Inside were twelve bottles of beer. I have been busting my brain to figure out if this was a sneak attack from Virginia (George knows better than to start that up again). This morning, I had an e-mail from my older sister with the following:

_You've been given a Gift Membership to the Microbrewed Beer of the Month Club. Each month you will receive twelve, 12-oz. microbrewed beers showcasing four different beer styles [three bottles of each style]. And you'll learn how each beer is made, what to look for when you taste each beer, and much more by reading our accompanying monthly newsletter!

Your membership will begin in December and will continue for three months, shipping every other month. You should look for your shipments to arrive towards the end of each month.
_

What can I say. My sister has bombed me, and quite successfully, I might add. She knows I smoke cigars, and has heard me talk about bombs. For a blonde, maybe she isn't so dumb after all!!

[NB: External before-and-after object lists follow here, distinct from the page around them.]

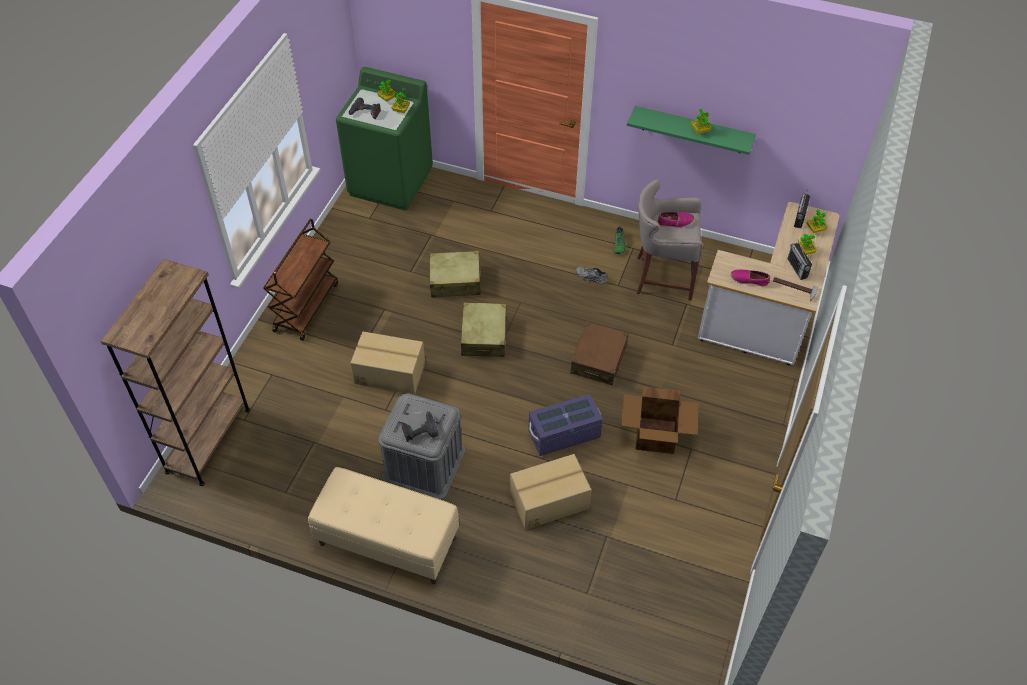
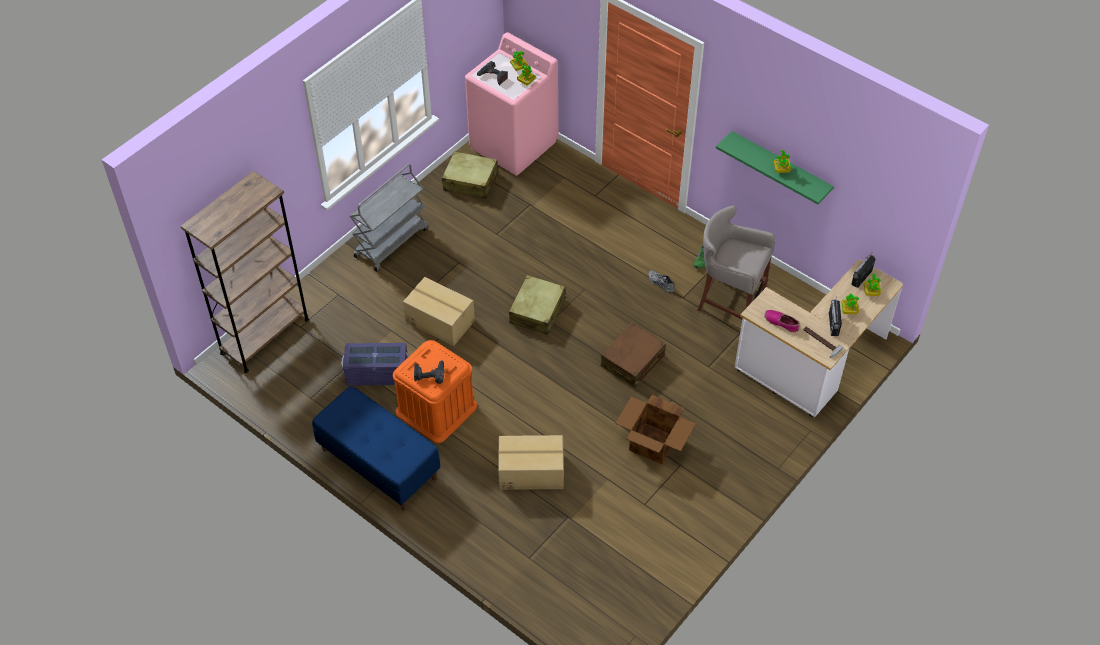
camera: 20 degrees right, 0 degrees up
(306, 306) = (391, 242): brown cart -> grey cart
(387, 541) = (378, 464): beige bench -> blue bench
(391, 182) = (514, 145): green washing machine -> pink washing machine
(424, 465) = (436, 409): grey storage box -> orange storage box
(455, 281) = (533, 253): beige suitcase -> beige suitcase (471, 182)
(564, 434) = (570, 419): purple storage box -> purple storage box (377, 374)
(675, 222) = (742, 251): shoe -> none

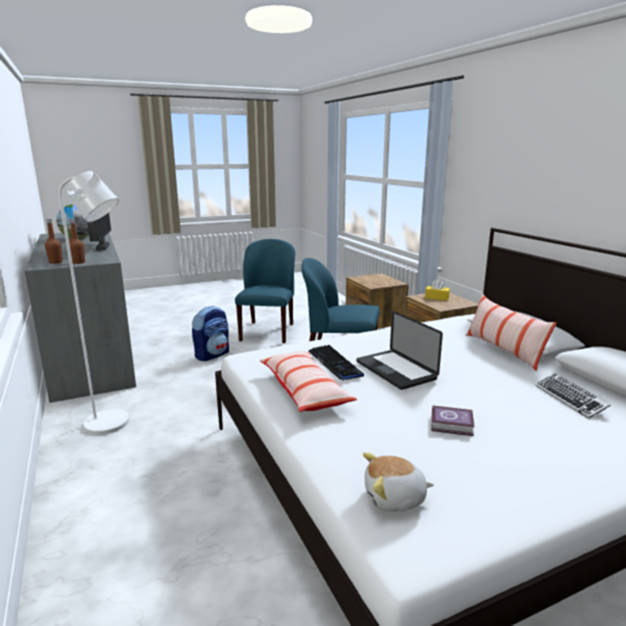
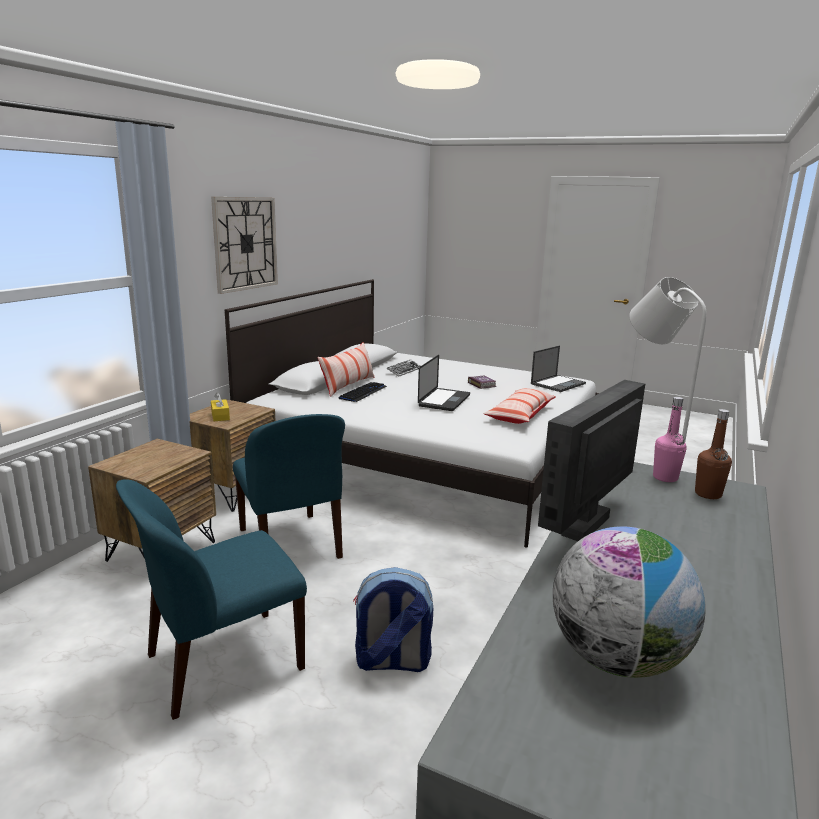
camera: 130 degrees left, 0 degrees up
(78, 262) = (665, 478): brown bottle -> pink bottle
(335, 363) = (469, 415): keyboard -> keyboard (363, 393)
(394, 498) = (558, 384): plush toy -> laptop
(533, 173) = (245, 243): none -> wall clock

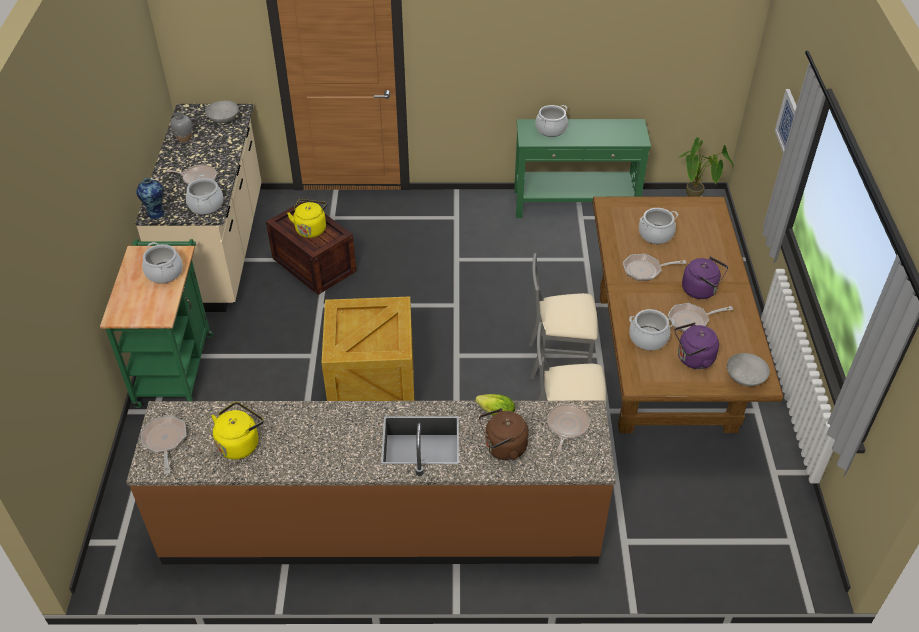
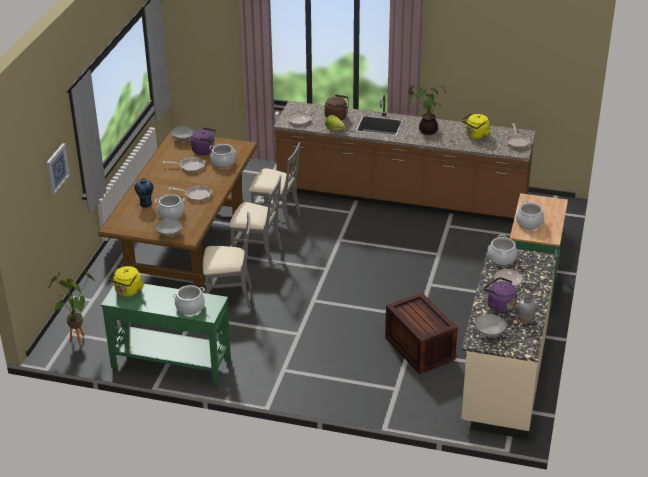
camera: 165 degrees left, 10 degrees down
(156, 213) = (540, 258): vase -> vase (145, 204)
(311, 228) = (419, 317): yellow kettle -> yellow kettle (128, 292)
(332, 442) = (426, 130): none -> potted plant
(371, 386) = (392, 260): crate -> none
(559, 289) = (229, 298): none -> grey chair
(636, 207) = (169, 233): none -> grey bowl
(701, 290) = (169, 180): purple kettle -> purple kettle (499, 306)

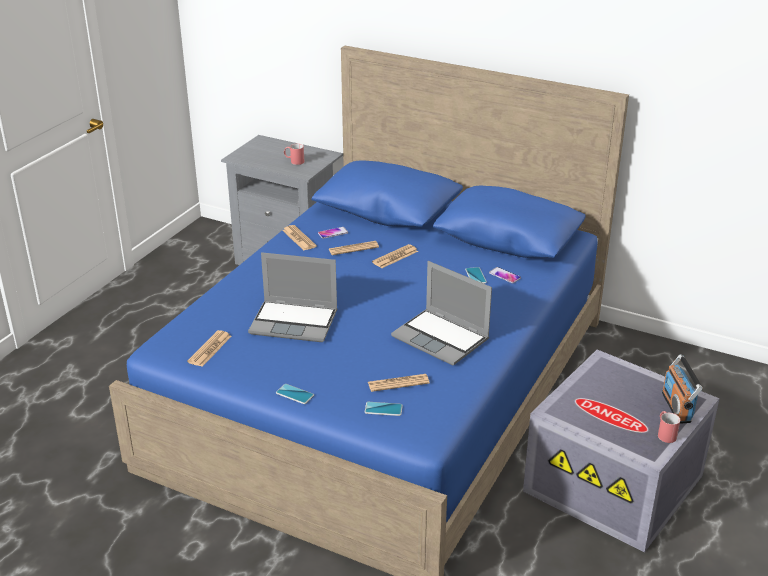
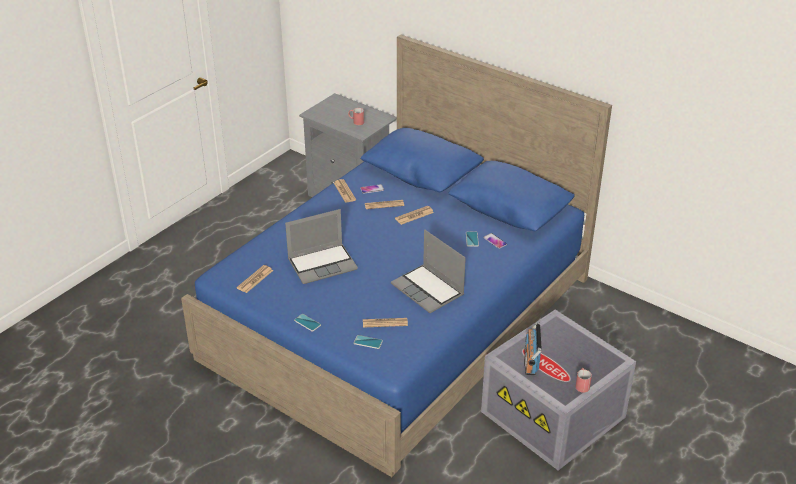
camera: 10 degrees right, 5 degrees up
(295, 322) = (323, 264): laptop -> laptop turned 45 degrees counterclockwise
(677, 407) = (599, 364): radio -> radio (530, 361)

On a funny note, I was on the cell phone telling my wife about package. She was at a drive-up window picking up some food, and mentioned to me that package was definitely a bomb of some sort. The person in the drive-up window was handing her the food when she told me that, and almost dropped her food on the ground as he turned white as a ghost :r


----------



## pnoon (Jun 8, 2005)

SvilleKid said:


> My sister should be in CS. She definitely understands the meaning and purpose of a bomb.


And her handle could be SvilleKidSister. 
What a great gift, Cliff. Enjoyment all year round. You'll have to share some of your reviews of the beers.

Have a Merry Christmas.
:al


----------



## altbier (Feb 20, 2005)

Thats too cool! Nice gift!


----------



## par (May 22, 2005)

That is really, really nice! Merry x-mas s'villekid!


----------



## DownUnder LLG (Mar 29, 2005)

Very cool Cliff. Lets us know how your beers go. I'm guessing that your wife had some explaining to do to the drive thru attendant :r


----------



## Warhorse545 (Oct 16, 2005)

Way cool. I live 3 miles from my sister and I think that is to close.  be glad you a got a good one and enjoy the gift. 


Stacey


----------



## RPB67 (Mar 26, 2005)

Thats awesome.

Being bombed by a sister. Definatley a new one. Enjoy the beer ! :al


----------



## FpDoc77 (Nov 30, 2005)

Hope you get to try a local Cleveland beer. Great Lakes brewery makes the best beers I have ever tasted.


----------



## El Gato (Apr 2, 2003)

My sister gave me wool pants. 

Can we trade sisters?

Awesome gift, you should be most thankful. Enjoy those beers!


----------